EXTRACT -

By common consent the tenth Australian Team formed the strongest combination that had come from the Colonies since the great side captained by Mr. W. L. Murdoch in 1882. Looking at their records as a whole, it might be argued that this is too high an estimate, but personally I regard it as not in any way beyond the truth. The prestige of the team suffered a good deal during August from the large number of unfinished matches, and forgetting the brilliant things that had been done during the first two months or so of the tour some good judges were inclined at the end of the season to rate the players at less than their true value. That at least was the impression left on my mind by comments that appeared in somewhat influential quarters. The strain of playing day after day for four months on hard wickets naturally produced some degree of staleness, and in gauging the real merit of the eleven I attach most weight to the cricket shown up to the third meeting with England at Manchester on the 17th of July. That match, though it ended in a draw, marked a very sharp change in the fortunes of the team.

TASK PROMPT -
In the passage above about the tenth Australian Team, which match marked a very sharp change in the team's fortunes?

DATASET -

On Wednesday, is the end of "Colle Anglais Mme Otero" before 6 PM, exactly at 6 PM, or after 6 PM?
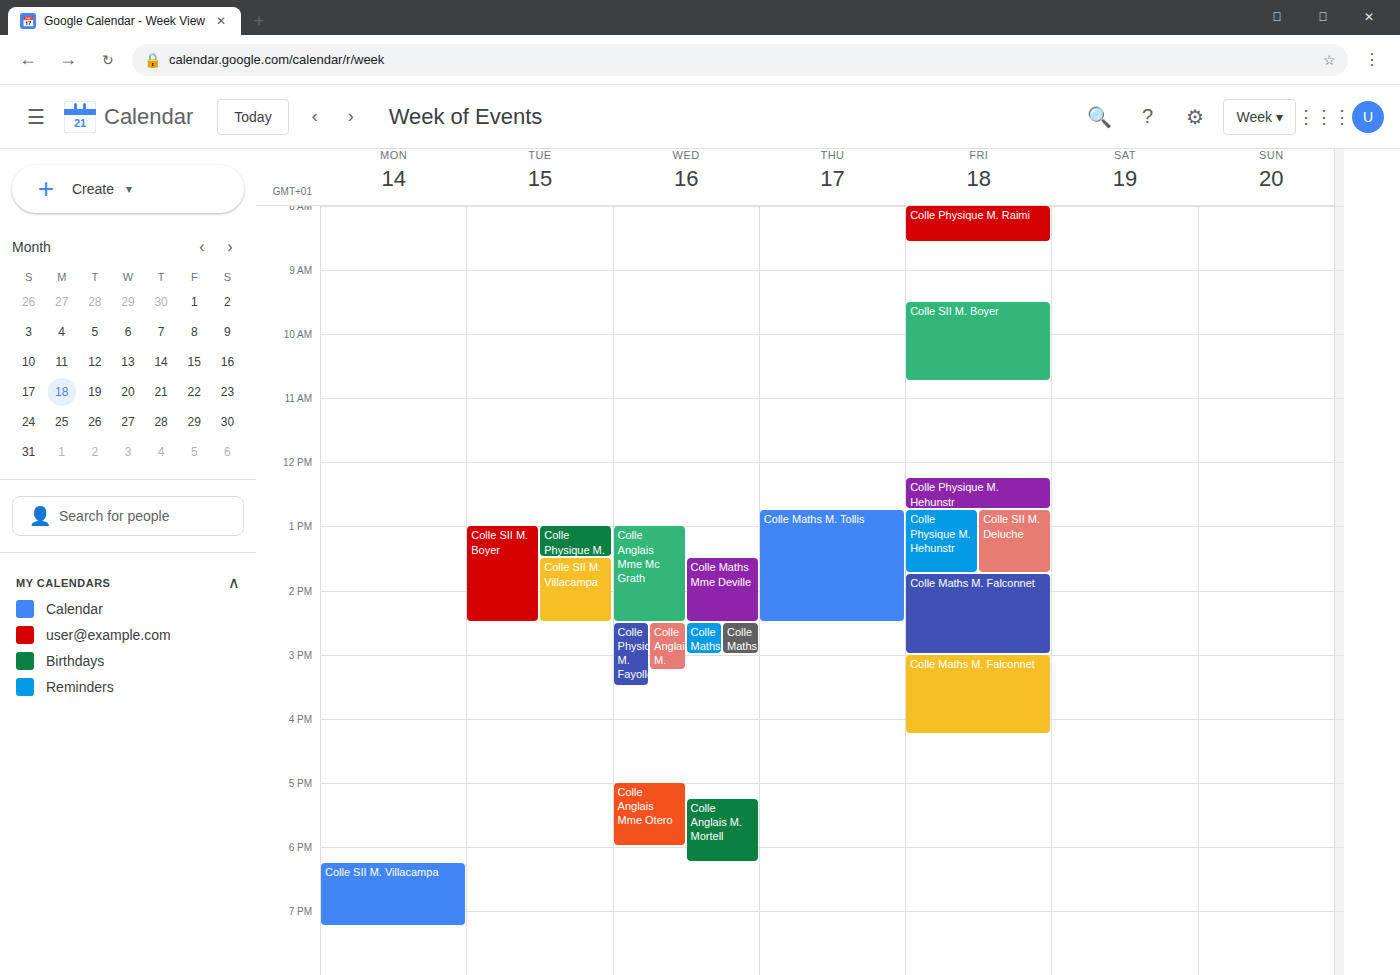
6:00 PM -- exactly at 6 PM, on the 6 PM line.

==

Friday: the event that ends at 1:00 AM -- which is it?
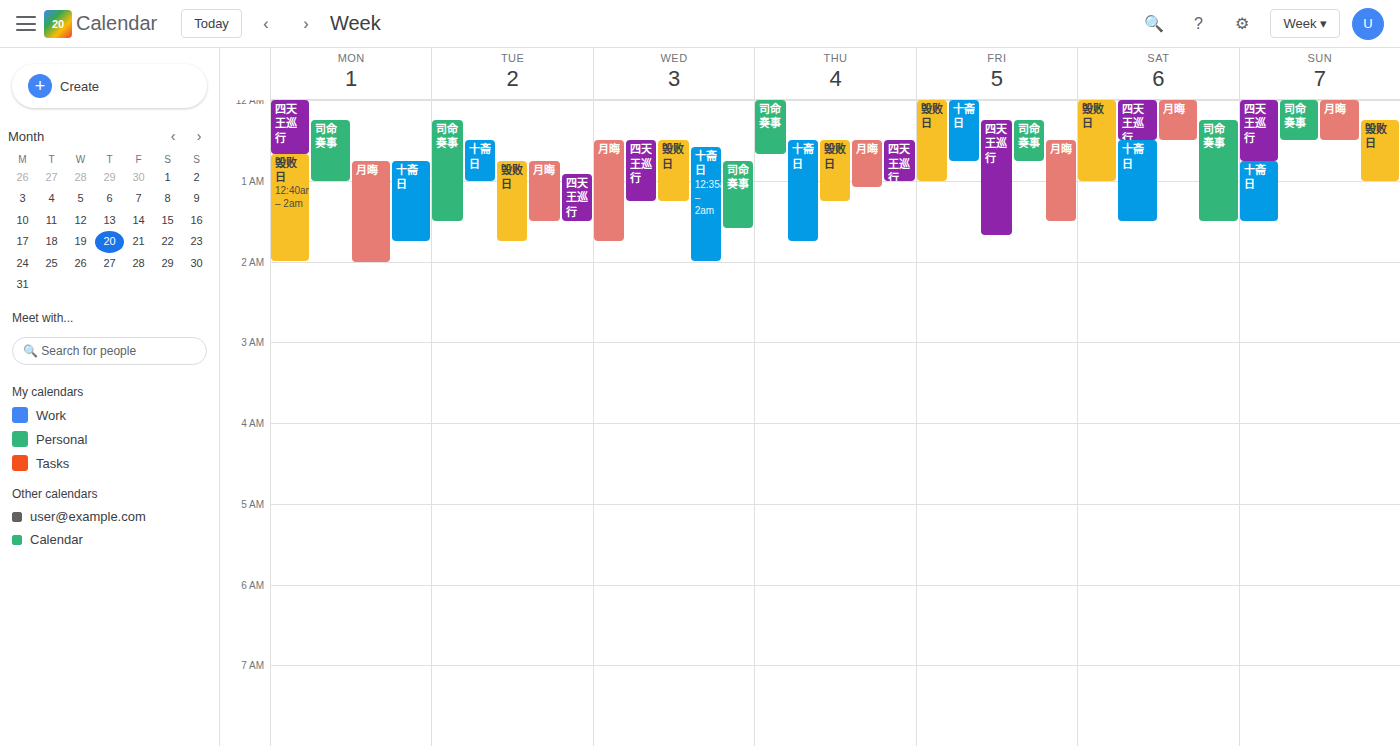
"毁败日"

CORRECT RESPONSE -
The third meeting with England at Manchester on the 17th of July.